Work required = Please copy every line of the records below word for word, keeping the original order and languages.

The data =

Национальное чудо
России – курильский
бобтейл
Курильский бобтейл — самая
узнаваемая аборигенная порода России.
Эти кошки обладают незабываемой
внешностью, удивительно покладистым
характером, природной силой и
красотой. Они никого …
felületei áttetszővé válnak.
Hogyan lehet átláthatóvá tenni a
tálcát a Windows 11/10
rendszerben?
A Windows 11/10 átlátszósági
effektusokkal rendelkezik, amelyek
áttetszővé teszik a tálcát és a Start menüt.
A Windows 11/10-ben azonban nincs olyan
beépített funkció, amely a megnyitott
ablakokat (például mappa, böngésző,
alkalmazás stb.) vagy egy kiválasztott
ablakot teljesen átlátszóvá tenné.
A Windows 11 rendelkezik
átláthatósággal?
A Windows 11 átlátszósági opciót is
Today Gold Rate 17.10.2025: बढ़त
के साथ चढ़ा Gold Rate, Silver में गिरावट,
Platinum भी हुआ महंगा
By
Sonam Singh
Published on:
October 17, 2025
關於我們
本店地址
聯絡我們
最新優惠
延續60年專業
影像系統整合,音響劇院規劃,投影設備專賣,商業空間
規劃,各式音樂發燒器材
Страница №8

Result for this exercise =
Национальное чудо
России – курильский
бобтейл
Курильский бобтейл — самая
узнаваемая аборигенная порода России.
Эти кошки обладают незабываемой
внешностью, удивительно покладистым
характером, природной силой и
красотой. Они никого …
felületei áttetszővé válnak.
Hogyan lehet átláthatóvá tenni a
tálcát a Windows 11/10
rendszerben?
A Windows 11/10 átlátszósági
effektusokkal rendelkezik, amelyek
áttetszővé teszik a tálcát és a Start menüt.
A Windows 11/10-ben azonban nincs olyan
beépített funkció, amely a megnyitott
ablakokat (például mappa, böngésző,
alkalmazás stb.) vagy egy kiválasztott
ablakot teljesen átlátszóvá tenné.
A Windows 11 rendelkezik
átláthatósággal?
A Windows 11 átlátszósági opciót is
Today Gold Rate 17.10.2025: बढ़त
के साथ चढ़ा Gold Rate, Silver में गिरावट,
Platinum भी हुआ महंगा
By
Sonam Singh
Published on:
October 17, 2025
關於我們
本店地址
聯絡我們
最新優惠
延續60年專業
影像系統整合,音響劇院規劃,投影設備專賣,商業空間
規劃,各式音樂發燒器材
Страница №8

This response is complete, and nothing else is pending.